When you look at the earnings gains since the financial crisis in 2008, much of it has come because of an increase in profit margins. Companies have been relentlessly reducing costs – laying people off, trying to skinny the manufacturing process, trying to do everything they can to reduce their costs. And they were very successful at that. That largely resulted in the expansion of earnings up until now.
It’s nearly everyone’s judgment that margin expansion is behind us.
So the only other way you can improve earnings is through revenue growth. Top line revenue growth for the 500 biggest companies in this country can’t be a whole lot larger than GDP growth. So we’re talking about somewhere in the range of 3% to 4%.
But there’s one other option for increasing stock prices without increasing earnings.
I’m reading more and more about the potential for an expansion of the price-to-earnings multiples. Stocks are trading, give-or-take, for about 13 times their expected earnings per share for 2012. Historically, they trade at more than 16 times earnings.
So it’s possible to see a 15%-25% increase in stock prices – not with earnings going up that much but because of an expansion of the multiples. As people become more confident in the stock market, as retail sales continue to be fairly good, as consumer confidence continues to hit higher plateaus, that dovetails into the very real possibility of an expansion of the multiples – an increase in the P/E s. So if the P/Es go from 13 to 16, you just saw a 23% increase in stock prices (3÷13=0.23) without earnings going up a nickel.

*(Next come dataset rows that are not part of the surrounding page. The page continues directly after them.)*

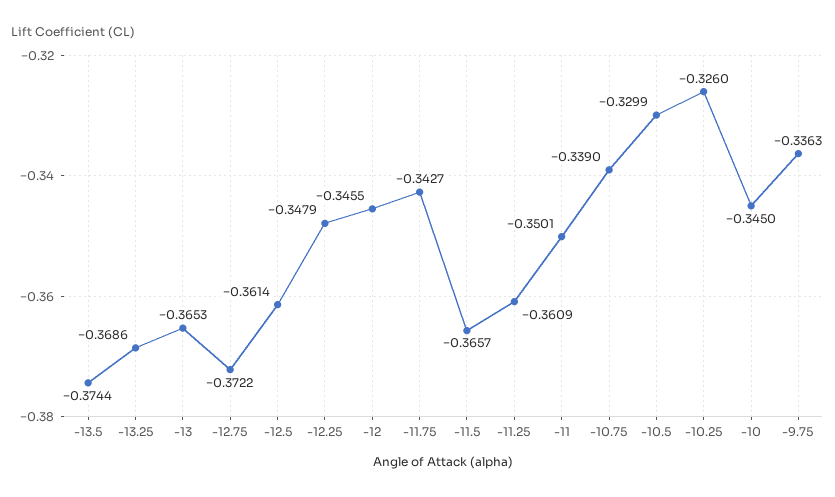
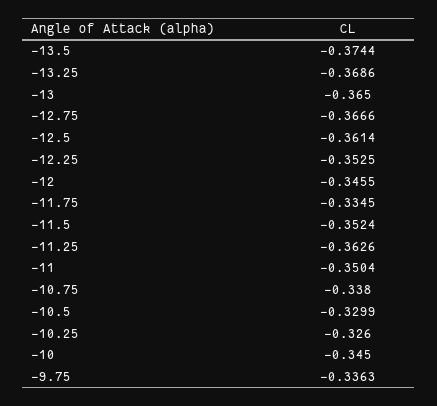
  {
    "-13.5": -0.3744,
    "-13.25": -0.3686,
-   "-13": -0.3653,
+   "-13": -0.365,
-   "-12.75": -0.3722,
+   "-12.75": -0.3666,
    "-12.5": -0.3614,
-   "-12.25": -0.3479,
+   "-12.25": -0.3525,
    "-12": -0.3455,
-   "-11.75": -0.3427,
+   "-11.75": -0.3345,
-   "-11.5": -0.3657,
+   "-11.5": -0.3524,
-   "-11.25": -0.3609,
+   "-11.25": -0.3626,
-   "-11": -0.3501,
+   "-11": -0.3504,
-   "-10.75": -0.339,
+   "-10.75": -0.338,
    "-10.5": -0.3299,
    "-10.25": -0.326,
    "-10": -0.345,
    "-9.75": -0.3363
  }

We know just through the laws of physics that the time you spend below mean argues for either heading toward mean or even spending time above mean. We’re looking at multiples around 16 as the mean.
A number of years ago, Abby Joseph Cohen, at the time the chief economist for Goldman Sachs, wrote extensively about how the market could support higher P/Es in a low-inflationary environment. Folks, this is a low-inflationary environment.

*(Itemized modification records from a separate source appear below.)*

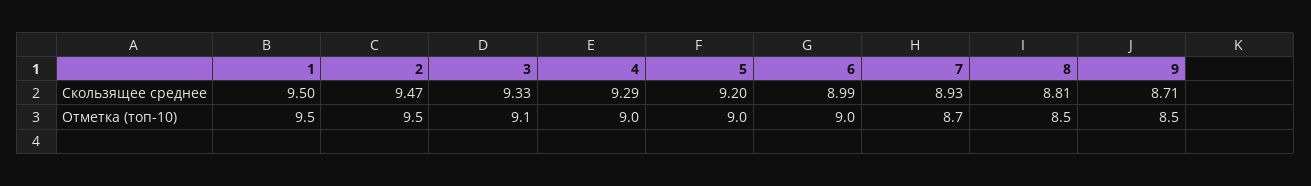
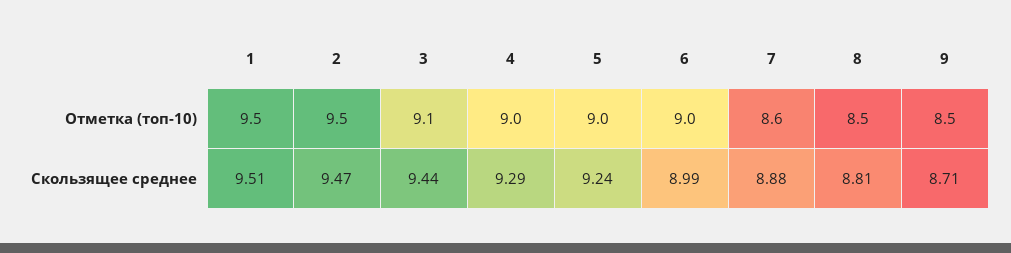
  {
    "1": {
-     "Скользящее среднее": 9.5,
+     "Скользящее среднее": 9.51,
      "Отметка (топ-10)": 9.5
    },
    "2": {
      "Скользящее среднее": 9.47,
      "Отметка (топ-10)": 9.5
    },
    "3": {
-     "Скользящее среднее": 9.33,
+     "Скользящее среднее": 9.44,
      "Отметка (топ-10)": 9.1
    },
    "4": {
      "Скользящее среднее": 9.29,
      "Отметка (топ-10)": 9
    },
    "5": {
-     "Скользящее среднее": 9.2,
+     "Скользящее среднее": 9.24,
      "Отметка (топ-10)": 9
    },
    "6": {
      "Скользящее среднее": 8.99,
      "Отметка (топ-10)": 9
    },
    "7": {
-     "Скользящее среднее": 8.93,
+     "Скользящее среднее": 8.88,
-     "Отметка (топ-10)": 8.7
+     "Отметка (топ-10)": 8.6
    },
    "8": {
      "Скользящее среднее": 8.81,
      "Отметка (топ-10)": 8.5
    },
    "9": {
      "Скользящее среднее": 8.71,
      "Отметка (топ-10)": 8.5
    }
  }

As a result, my money is on the very real possibility that over the next couple of years we’re going to see not only revenue growth that will help earnings, but the distinct possibility that we’re going to see an expansion of the multiples.
I think that’s going to surprise a lot of people as we get more and more confident, as we get further and further away from the financial crisis, as we continue to create give-or-take 200,000 jobs a month on average and as retail sales hang in there.
You add all that up, and I think you’re looking for a pretty good ride in equities for the next couple of years.
Bob Landaas is president of Landaas & Company.